As presumed, none of the methanolic rice cultivar extracts provoked a significant insulin secretion in pancreatic beta cell lines. This is in line with previously reported results. Although Sugita et al. [31] demonstrated otherwise using a genetically modified rice which stimulated insulin secretion in a mouse pancreatic beta cell line.

Even though not potent when compared to rosiglitazone, the modest glucose uptake capacity of the germinated brown rice methanolic extract of MRQ 74 and MR 84 could play a long-term significant role in overweight and obese patients where rice is their staple food. This would likely retard progression to obesity and other diet-related metabolic disorders.

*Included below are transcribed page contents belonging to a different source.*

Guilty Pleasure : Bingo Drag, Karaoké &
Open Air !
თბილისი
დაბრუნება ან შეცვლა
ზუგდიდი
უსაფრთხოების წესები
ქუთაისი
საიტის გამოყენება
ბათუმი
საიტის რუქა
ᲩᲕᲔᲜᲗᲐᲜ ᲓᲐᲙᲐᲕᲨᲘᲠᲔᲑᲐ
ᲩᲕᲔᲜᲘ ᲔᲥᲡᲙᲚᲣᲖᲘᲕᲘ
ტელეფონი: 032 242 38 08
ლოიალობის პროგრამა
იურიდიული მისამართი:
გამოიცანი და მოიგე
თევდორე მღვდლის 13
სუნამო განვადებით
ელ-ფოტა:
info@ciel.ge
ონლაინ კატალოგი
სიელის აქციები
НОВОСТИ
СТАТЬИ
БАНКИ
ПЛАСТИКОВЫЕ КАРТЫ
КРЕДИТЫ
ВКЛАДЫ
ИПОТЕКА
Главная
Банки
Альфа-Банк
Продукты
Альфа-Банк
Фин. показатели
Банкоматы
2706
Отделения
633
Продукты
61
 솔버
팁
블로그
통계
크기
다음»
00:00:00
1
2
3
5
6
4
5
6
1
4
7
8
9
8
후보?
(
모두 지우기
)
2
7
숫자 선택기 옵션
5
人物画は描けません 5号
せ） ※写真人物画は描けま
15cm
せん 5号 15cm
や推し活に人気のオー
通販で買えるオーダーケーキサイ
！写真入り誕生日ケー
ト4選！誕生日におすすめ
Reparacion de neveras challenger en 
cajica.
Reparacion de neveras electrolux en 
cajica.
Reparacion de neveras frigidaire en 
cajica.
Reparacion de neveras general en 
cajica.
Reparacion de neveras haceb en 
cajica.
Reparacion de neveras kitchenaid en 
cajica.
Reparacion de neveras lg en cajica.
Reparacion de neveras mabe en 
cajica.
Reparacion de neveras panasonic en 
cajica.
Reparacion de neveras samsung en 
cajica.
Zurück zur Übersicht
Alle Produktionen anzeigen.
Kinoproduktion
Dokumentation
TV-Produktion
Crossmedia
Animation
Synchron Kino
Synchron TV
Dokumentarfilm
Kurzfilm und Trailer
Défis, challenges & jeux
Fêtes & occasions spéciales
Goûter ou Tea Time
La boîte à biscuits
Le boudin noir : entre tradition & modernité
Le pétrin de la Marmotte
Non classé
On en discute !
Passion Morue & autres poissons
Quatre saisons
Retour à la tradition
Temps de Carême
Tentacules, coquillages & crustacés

Diet-related metabolic diseases are often due to multifactorial causes [32]. Of these multifactorial causes, lack of energy balance has maintained a top position in the ranking [32]. There is no denying the fact that selecting a better quality rice such as one which is high in its amylose content, germinated and grown in areas where heavy metals are not prevalent, meaning that it could go a long way in retarding the progression of this epidemic in regions of the globe where rice is a staple food.

5. Conclusion

From the results and analysis presented above, the properties of germination and high amylose content, if present in a rice cultivar, as demonstrated in the germinated brown rice of cultivars of MRQ 74 and MR 84 cultivars, would less predispose persons who depend on them as a staple food to diet-related metabolic diseases.